Pull every line from the entries below and reproduce each one unchanged.

Data entries
──────────────────────────────

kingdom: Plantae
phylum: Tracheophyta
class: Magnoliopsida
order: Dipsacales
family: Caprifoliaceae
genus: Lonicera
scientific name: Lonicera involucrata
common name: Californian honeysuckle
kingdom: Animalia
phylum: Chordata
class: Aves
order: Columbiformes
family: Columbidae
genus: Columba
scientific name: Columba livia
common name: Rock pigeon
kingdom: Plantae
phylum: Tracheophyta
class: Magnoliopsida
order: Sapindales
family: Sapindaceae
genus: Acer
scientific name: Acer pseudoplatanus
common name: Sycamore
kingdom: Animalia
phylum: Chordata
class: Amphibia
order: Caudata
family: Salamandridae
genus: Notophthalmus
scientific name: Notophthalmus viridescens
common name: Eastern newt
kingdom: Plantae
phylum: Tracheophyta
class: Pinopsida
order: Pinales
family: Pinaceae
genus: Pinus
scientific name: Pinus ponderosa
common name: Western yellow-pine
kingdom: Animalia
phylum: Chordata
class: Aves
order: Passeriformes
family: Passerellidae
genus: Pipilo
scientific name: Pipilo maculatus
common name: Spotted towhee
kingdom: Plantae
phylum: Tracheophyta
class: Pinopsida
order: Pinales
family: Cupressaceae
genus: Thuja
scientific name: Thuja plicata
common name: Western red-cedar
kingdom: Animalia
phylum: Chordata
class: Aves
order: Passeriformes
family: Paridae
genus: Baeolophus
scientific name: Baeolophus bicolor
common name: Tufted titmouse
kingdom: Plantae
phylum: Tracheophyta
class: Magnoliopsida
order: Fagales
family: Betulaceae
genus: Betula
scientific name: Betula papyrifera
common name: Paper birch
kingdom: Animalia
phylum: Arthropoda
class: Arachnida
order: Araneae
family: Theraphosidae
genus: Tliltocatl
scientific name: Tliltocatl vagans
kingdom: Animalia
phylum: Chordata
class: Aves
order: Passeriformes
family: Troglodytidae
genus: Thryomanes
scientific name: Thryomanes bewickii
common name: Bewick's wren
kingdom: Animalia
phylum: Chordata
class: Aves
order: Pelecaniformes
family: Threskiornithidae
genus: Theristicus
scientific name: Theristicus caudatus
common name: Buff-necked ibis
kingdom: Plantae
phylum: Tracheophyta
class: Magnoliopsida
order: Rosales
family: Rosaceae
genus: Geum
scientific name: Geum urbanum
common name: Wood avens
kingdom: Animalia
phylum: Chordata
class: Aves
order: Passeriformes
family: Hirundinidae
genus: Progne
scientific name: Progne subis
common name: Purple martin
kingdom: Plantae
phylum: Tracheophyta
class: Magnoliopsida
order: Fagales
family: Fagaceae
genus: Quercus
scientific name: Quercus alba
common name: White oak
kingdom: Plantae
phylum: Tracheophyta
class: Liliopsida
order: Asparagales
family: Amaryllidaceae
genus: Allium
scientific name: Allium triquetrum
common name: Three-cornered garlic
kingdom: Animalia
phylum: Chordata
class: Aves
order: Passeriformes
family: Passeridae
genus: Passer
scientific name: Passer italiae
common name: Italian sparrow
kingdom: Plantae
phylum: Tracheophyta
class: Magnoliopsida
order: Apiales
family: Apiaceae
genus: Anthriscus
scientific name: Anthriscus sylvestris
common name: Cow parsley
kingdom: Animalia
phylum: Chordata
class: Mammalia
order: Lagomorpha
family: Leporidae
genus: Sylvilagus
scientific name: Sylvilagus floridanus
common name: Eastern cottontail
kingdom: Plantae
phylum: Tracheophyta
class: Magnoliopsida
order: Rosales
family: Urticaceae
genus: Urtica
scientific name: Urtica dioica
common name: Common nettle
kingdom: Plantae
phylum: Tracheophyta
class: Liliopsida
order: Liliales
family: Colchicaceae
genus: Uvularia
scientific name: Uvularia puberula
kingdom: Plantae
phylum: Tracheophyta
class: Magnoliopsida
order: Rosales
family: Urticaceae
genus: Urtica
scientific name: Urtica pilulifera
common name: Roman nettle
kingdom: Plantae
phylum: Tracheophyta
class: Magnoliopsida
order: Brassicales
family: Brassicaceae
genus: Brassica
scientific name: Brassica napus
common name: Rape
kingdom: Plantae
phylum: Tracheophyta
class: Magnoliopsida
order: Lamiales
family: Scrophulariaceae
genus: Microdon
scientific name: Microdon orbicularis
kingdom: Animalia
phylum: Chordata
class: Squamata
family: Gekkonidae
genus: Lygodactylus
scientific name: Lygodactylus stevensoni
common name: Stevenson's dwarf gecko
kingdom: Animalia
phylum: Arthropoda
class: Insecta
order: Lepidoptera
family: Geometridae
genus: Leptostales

──────────────────────────────

» **Task result**:
kingdom: Plantae
phylum: Tracheophyta
class: Magnoliopsida
order: Dipsacales
family: Caprifoliaceae
genus: Lonicera
scientific name: Lonicera involucrata
common name: Californian honeysuckle
kingdom: Animalia
phylum: Chordata
class: Aves
order: Columbiformes
family: Columbidae
genus: Columba
scientific name: Columba livia
common name: Rock pigeon
kingdom: Plantae
phylum: Tracheophyta
class: Magnoliopsida
order: Sapindales
family: Sapindaceae
genus: Acer
scientific name: Acer pseudoplatanus
common name: Sycamore
kingdom: Animalia
phylum: Chordata
class: Amphibia
order: Caudata
family: Salamandridae
genus: Notophthalmus
scientific name: Notophthalmus viridescens
common name: Eastern newt
kingdom: Plantae
phylum: Tracheophyta
class: Pinopsida
order: Pinales
family: Pinaceae
genus: Pinus
scientific name: Pinus ponderosa
common name: Western yellow-pine
kingdom: Animalia
phylum: Chordata
class: Aves
order: Passeriformes
family: Passerellidae
genus: Pipilo
scientific name: Pipilo maculatus
common name: Spotted towhee
kingdom: Plantae
phylum: Tracheophyta
class: Pinopsida
order: Pinales
family: Cupressaceae
genus: Thuja
scientific name: Thuja plicata
common name: Western red-cedar
kingdom: Animalia
phylum: Chordata
class: Aves
order: Passeriformes
family: Paridae
genus: Baeolophus
scientific name: Baeolophus bicolor
common name: Tufted titmouse
kingdom: Plantae
phylum: Tracheophyta
class: Magnoliopsida
order: Fagales
family: Betulaceae
genus: Betula
scientific name: Betula papyrifera
common name: Paper birch
kingdom: Animalia
phylum: Arthropoda
class: Arachnida
order: Araneae
family: Theraphosidae
genus: Tliltocatl
scientific name: Tliltocatl vagans
kingdom: Animalia
phylum: Chordata
class: Aves
order: Passeriformes
family: Troglodytidae
genus: Thryomanes
scientific name: Thryomanes bewickii
common name: Bewick's wren
kingdom: Animalia
phylum: Chordata
class: Aves
order: Pelecaniformes
family: Threskiornithidae
genus: Theristicus
scientific name: Theristicus caudatus
common name: Buff-necked ibis
kingdom: Plantae
phylum: Tracheophyta
class: Magnoliopsida
order: Rosales
family: Rosaceae
genus: Geum
scientific name: Geum urbanum
common name: Wood avens
kingdom: Animalia
phylum: Chordata
class: Aves
order: Passeriformes
family: Hirundinidae
genus: Progne
scientific name: Progne subis
common name: Purple martin
kingdom: Plantae
phylum: Tracheophyta
class: Magnoliopsida
order: Fagales
family: Fagaceae
genus: Quercus
scientific name: Quercus alba
common name: White oak
kingdom: Plantae
phylum: Tracheophyta
class: Liliopsida
order: Asparagales
family: Amaryllidaceae
genus: Allium
scientific name: Allium triquetrum
common name: Three-cornered garlic
kingdom: Animalia
phylum: Chordata
class: Aves
order: Passeriformes
family: Passeridae
genus: Passer
scientific name: Passer italiae
common name: Italian sparrow
kingdom: Plantae
phylum: Tracheophyta
class: Magnoliopsida
order: Apiales
family: Apiaceae
genus: Anthriscus
scientific name: Anthriscus sylvestris
common name: Cow parsley
kingdom: Animalia
phylum: Chordata
class: Mammalia
order: Lagomorpha
family: Leporidae
genus: Sylvilagus
scientific name: Sylvilagus floridanus
common name: Eastern cottontail
kingdom: Plantae
phylum: Tracheophyta
class: Magnoliopsida
order: Rosales
family: Urticaceae
genus: Urtica
scientific name: Urtica dioica
common name: Common nettle
kingdom: Plantae
phylum: Tracheophyta
class: Liliopsida
order: Liliales
family: Colchicaceae
genus: Uvularia
scientific name: Uvularia puberula
kingdom: Plantae
phylum: Tracheophyta
class: Magnoliopsida
order: Rosales
family: Urticaceae
genus: Urtica
scientific name: Urtica pilulifera
common name: Roman nettle
kingdom: Plantae
phylum: Tracheophyta
class: Magnoliopsida
order: Brassicales
family: Brassicaceae
genus: Brassica
scientific name: Brassica napus
common name: Rape
kingdom: Plantae
phylum: Tracheophyta
class: Magnoliopsida
order: Lamiales
family: Scrophulariaceae
genus: Microdon
scientific name: Microdon orbicularis
kingdom: Animalia
phylum: Chordata
class: Squamata
family: Gekkonidae
genus: Lygodactylus
scientific name: Lygodactylus stevensoni
common name: Stevenson's dwarf gecko
kingdom: Animalia
phylum: Arthropoda
class: Insecta
order: Lepidoptera
family: Geometridae
genus: Leptostales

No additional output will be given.